I pointed this out to the HLDWW so that she could join me in my righteous indignation - this lady was a MENACE of epic proportions and surly anyone could see that. The HLDWW's response? "So what?"
Me, "Huh?"
She gobsmacked me again. I know, I know - My historical inability, many of these failures documented for your amusement, to accurately gauge the HLDWW's response to one of my shattering utterances of the obvious are legend and should not come as a surprise at this point. But, c'mon, this lady was DRIVING with a DOG on HER LAP while TALKING on her CELL PHONE! Surely the HLDWW should get that there is a problem with this.
The conversation continues:
HLDWW, "I said, so what, she has a dog on her lap. It's small and cute and not doing anything."
Rhino, "Honey, it is a living creature and could cause her to lose control."
HLDWW, "And a meteor could strike too. It looks like it's well behaved."
Rhino, "Wha? A meteor? Huh? Anyway, what if it sees a squirrel or something and goes berserk?"
HLDWW, "It's dark, it isn't going to see a squirrel."
Rhino, "It doesn't need to see it, all it takes is one whiff and it could go ballistic. Besides, she is on her cell phone too. Simple math - cell phone plus squirrel scent inflamed dog equals recipe for disaster."
HLDWW, "And you never talk on your cell phone while driving?"

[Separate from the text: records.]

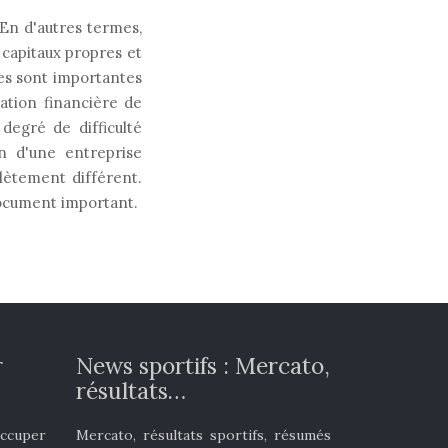
 En d'autres termes,
 capitaux propres et
es sont importantes
uation financière de
degré de difficulté
an d'une entreprise
ètement différent.
 document important.
r
News sportifs : Mercato,
résultats…
occuper
Mercato, résultats sportifs, résumés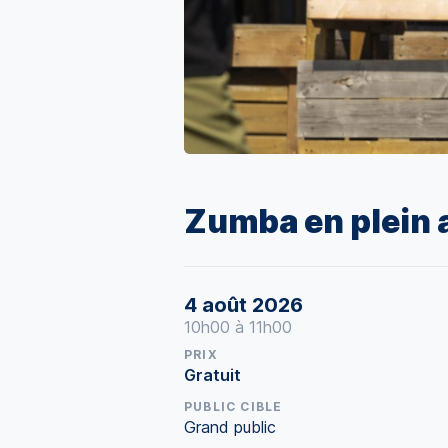
Zumba en plein a
4 août 2026
10h00 à 11h00
PRIX
Gratuit
PUBLIC CIBLE
Grand public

Rhino, "Not with a dog or any other small animal on my lap."
HLDWW, "Why are you getting so worked up about this?"
Rhino, "I wasn't until your reaction to the existence of this potentially man slaughtering sociopath next to us was 'so what'. You really don't have a problem with this?"
HLDWW, "None whatsoever and you really should put your energy into something positive."
By this time we're to the next light and the sociopath pulls to a stop next to us. I look over and give her my best Rhino glower.
HLDWW, "Why do you have to do that? It doesn't do anything regardless of what you think. Besides, she is off the cell phone."
Rhino, "But now shes drinking a soda! Look at the size of that soda that bitch is drinking - she can barely lift it. Christ, she probably needs all of that liquid to keep her throat properly lubricated after her cell phone marathon."
HLDWW, "Did you just call that lady a bitch?"
Rhino, "I was talking about the dog."
HLDWW, "Uh huh."
Rhino, "I'm going to say something to her."
HLDWW, "Oh no you are not. The light is green, go."
Rhino, (quietly) "I hope that she gets into a fender bender and the airbag goes off."
HLDWW, "What did you say?"
Rhino, "I said that I hope that she gets some sense."
HLDWW, "Uh huh."
I chuckled for a few moments thinking of that lady with a mixture of Fluffy the lap dog and Diet Coke splashed all over her.